## [Assignment]
Your task is to return the line containing "# [Step Through" and each line after it through the end of the entries, exactly, with no other lines.
(Record extracts Opens)
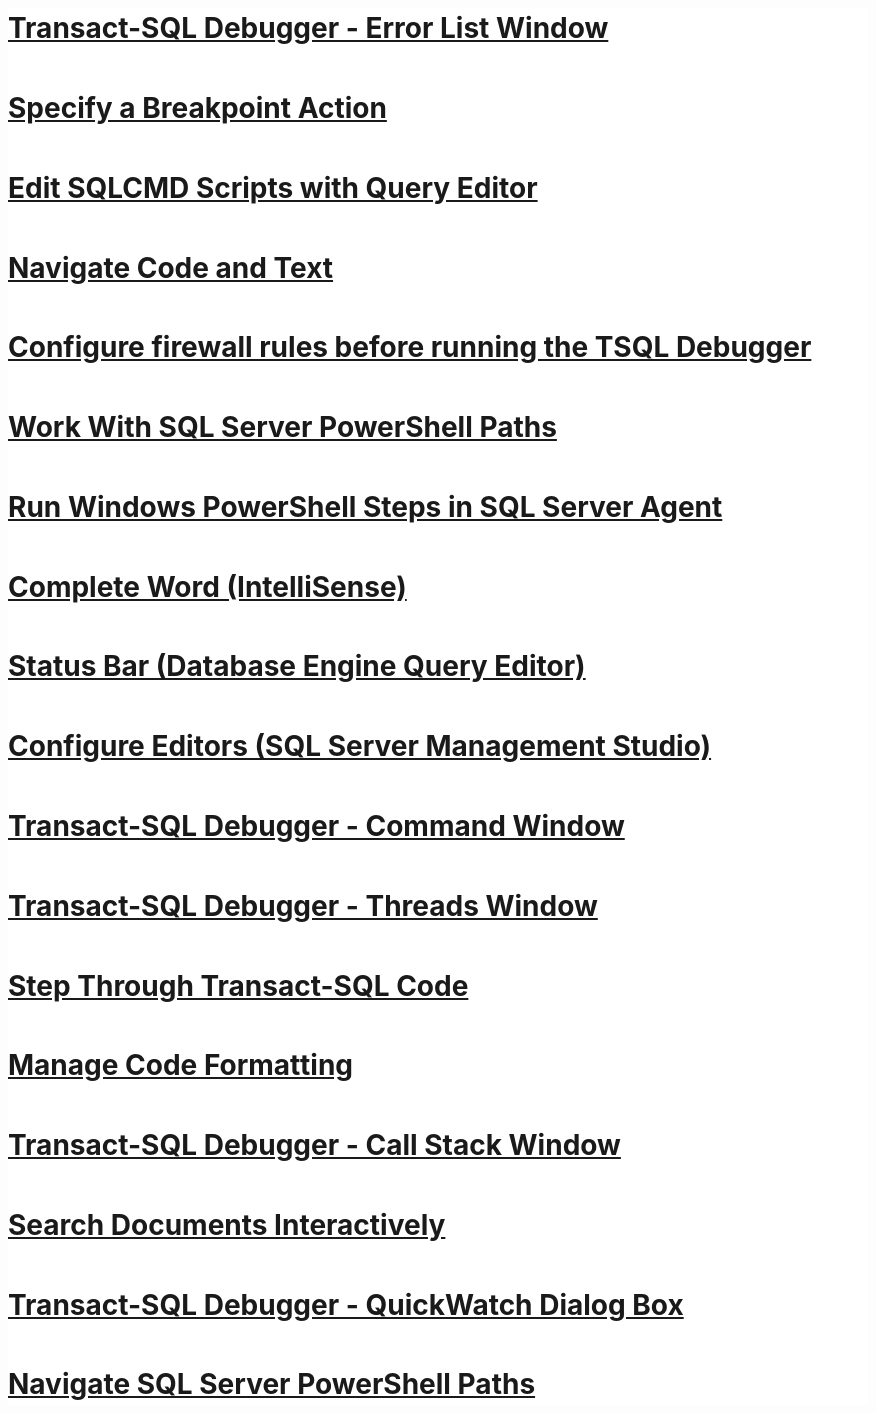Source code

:# [Transact-SQL Debugger - Error List Window](transact-sql-debugger-error-list-window.md)
# [Specify a Breakpoint Action](specify-a-breakpoint-action.md)
# [Edit SQLCMD Scripts with Query Editor](edit-sqlcmd-scripts-with-query-editor.md)
# [Navigate Code and Text](navigate-code-and-text.md)
# [Configure firewall rules before running the TSQL Debugger](configure-firewall-rules-before-running-the-tsql-debugger.md)
# [Work With SQL Server PowerShell Paths](work-with-sql-server-powershell-paths.md)
# [Run Windows PowerShell Steps in SQL Server Agent](run-windows-powershell-steps-in-sql-server-agent.md)
# [Complete Word (IntelliSense)](complete-word-intellisense.md)
# [Status Bar (Database Engine Query Editor)](status-bar-database-engine-query-editor.md)
# [Configure Editors (SQL Server Management Studio)](configure-editors-sql-server-management-studio.md)
# [Transact-SQL Debugger - Command Window](transact-sql-debugger-command-window.md)
# [Transact-SQL Debugger - Threads Window](transact-sql-debugger-threads-window.md)
# [Step Through Transact-SQL Code](step-through-transact-sql-code.md)
# [Manage Code Formatting](manage-code-formatting.md)
# [Transact-SQL Debugger - Call Stack Window](transact-sql-debugger-call-stack-window.md)
# [Search Documents Interactively](search-documents-interactively.md)
# [Transact-SQL Debugger - QuickWatch Dialog Box](transact-sql-debugger-quickwatch-dialog-box.md)
# [Navigate SQL Server PowerShell Paths](navigate-sql-server-powershell-paths.md)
(Record extracts Closes)
## [Exercise response]
# [Step Through Transact-SQL Code](step-through-transact-sql-code.md)
# [Manage Code Formatting](manage-code-formatting.md)
# [Transact-SQL Debugger - Call Stack Window](transact-sql-debugger-call-stack-window.md)
# [Search Documents Interactively](search-documents-interactively.md)
# [Transact-SQL Debugger - QuickWatch Dialog Box](transact-sql-debugger-quickwatch-dialog-box.md)
# [Navigate SQL Server PowerShell Paths](navigate-sql-server-powershell-paths.md)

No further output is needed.